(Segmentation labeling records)
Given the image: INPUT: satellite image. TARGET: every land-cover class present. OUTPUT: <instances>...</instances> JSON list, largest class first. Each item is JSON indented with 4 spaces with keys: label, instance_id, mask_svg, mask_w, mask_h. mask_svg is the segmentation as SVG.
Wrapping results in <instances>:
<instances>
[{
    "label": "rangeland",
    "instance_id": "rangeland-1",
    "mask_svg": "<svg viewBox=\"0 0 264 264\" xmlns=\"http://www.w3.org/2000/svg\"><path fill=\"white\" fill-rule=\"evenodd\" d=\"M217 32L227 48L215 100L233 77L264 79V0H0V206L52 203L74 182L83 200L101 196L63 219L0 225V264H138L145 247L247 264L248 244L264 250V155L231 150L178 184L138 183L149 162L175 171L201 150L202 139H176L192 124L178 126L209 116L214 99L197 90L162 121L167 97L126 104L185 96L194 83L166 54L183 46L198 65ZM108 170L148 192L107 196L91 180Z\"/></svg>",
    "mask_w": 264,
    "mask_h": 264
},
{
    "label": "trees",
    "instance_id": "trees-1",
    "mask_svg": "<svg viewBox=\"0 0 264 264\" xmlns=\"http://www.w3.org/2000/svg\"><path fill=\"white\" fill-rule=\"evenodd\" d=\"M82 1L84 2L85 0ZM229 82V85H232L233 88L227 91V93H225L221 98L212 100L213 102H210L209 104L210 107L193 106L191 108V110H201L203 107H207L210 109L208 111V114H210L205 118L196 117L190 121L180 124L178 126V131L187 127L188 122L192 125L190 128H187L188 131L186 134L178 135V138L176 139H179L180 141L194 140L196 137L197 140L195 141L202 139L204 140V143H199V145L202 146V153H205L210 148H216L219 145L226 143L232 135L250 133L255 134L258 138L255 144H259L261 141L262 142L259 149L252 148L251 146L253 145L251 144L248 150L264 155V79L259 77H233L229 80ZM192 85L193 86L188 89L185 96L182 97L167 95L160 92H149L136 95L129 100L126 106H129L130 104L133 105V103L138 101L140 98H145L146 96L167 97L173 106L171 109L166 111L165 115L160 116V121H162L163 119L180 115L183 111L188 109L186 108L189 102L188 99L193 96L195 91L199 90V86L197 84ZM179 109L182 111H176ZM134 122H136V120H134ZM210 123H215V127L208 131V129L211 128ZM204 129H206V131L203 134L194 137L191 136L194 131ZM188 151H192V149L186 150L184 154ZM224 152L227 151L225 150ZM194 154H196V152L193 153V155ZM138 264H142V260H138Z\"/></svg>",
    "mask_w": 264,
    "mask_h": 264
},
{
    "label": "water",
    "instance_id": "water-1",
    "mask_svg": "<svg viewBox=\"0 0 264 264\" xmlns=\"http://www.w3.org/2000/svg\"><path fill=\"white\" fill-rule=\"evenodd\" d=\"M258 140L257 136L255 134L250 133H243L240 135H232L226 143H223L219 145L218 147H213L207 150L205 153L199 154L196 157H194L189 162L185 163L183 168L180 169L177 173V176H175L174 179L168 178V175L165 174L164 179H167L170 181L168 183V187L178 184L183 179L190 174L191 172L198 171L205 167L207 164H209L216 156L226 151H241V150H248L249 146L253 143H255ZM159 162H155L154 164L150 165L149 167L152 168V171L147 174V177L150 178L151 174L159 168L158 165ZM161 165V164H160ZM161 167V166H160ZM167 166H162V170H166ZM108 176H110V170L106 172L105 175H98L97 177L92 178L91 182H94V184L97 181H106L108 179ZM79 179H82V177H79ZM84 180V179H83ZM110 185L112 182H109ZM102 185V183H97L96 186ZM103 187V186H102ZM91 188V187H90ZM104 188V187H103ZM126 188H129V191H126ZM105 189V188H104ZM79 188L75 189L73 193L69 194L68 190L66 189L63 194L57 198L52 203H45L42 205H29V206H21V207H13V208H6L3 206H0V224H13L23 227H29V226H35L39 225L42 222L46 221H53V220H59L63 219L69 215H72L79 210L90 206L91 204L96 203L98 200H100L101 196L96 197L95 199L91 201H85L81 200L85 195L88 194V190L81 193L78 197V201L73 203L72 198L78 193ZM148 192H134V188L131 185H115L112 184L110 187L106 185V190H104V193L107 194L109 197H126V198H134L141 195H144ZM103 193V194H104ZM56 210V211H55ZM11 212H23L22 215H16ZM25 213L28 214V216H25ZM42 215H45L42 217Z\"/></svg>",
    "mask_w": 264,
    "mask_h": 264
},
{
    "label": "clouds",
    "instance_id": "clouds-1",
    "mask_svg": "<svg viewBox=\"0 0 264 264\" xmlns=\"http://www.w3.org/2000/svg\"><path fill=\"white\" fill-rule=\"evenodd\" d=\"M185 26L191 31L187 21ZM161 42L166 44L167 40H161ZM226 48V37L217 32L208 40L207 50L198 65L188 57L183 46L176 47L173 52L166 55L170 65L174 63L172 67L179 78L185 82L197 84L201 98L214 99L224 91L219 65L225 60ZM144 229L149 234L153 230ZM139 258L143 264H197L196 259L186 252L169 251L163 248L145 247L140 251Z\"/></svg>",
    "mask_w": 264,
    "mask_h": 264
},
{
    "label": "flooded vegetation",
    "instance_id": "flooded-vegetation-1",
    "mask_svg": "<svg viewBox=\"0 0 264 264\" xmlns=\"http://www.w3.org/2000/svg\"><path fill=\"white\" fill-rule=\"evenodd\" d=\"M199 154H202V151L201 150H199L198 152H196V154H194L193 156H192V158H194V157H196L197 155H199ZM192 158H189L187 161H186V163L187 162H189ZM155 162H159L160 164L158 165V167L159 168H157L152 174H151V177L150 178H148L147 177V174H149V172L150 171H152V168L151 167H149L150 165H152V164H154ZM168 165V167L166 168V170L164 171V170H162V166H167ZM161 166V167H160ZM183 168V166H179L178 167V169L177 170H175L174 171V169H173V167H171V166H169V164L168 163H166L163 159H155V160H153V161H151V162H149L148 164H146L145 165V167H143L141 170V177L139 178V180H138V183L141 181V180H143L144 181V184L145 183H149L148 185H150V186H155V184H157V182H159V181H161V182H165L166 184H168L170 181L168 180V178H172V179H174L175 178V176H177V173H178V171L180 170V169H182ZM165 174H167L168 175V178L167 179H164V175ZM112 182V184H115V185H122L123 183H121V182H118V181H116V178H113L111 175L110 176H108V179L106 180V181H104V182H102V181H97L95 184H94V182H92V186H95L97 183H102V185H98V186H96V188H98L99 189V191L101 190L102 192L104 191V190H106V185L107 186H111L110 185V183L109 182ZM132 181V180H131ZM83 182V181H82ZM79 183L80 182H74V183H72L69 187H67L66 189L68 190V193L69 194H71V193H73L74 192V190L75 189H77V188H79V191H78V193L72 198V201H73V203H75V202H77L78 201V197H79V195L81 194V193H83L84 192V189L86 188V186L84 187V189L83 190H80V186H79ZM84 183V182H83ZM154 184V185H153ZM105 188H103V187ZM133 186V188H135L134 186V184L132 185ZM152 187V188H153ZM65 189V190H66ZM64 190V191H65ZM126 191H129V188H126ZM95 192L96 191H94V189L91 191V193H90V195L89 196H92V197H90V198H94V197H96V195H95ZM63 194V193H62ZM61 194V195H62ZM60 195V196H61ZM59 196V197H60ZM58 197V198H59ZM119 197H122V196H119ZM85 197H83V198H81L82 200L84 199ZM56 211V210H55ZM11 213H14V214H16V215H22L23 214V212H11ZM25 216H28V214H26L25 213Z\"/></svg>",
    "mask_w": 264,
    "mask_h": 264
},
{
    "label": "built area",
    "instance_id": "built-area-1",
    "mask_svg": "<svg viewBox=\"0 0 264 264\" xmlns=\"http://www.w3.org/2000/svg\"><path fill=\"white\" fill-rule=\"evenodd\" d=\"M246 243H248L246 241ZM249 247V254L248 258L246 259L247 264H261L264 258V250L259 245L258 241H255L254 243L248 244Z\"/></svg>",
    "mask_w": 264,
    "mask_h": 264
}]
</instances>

TASK REQUIREMENTS:
Count the lines of the records that contain the string "vegetation", and give only the number.

ANSWER IN FULL:
2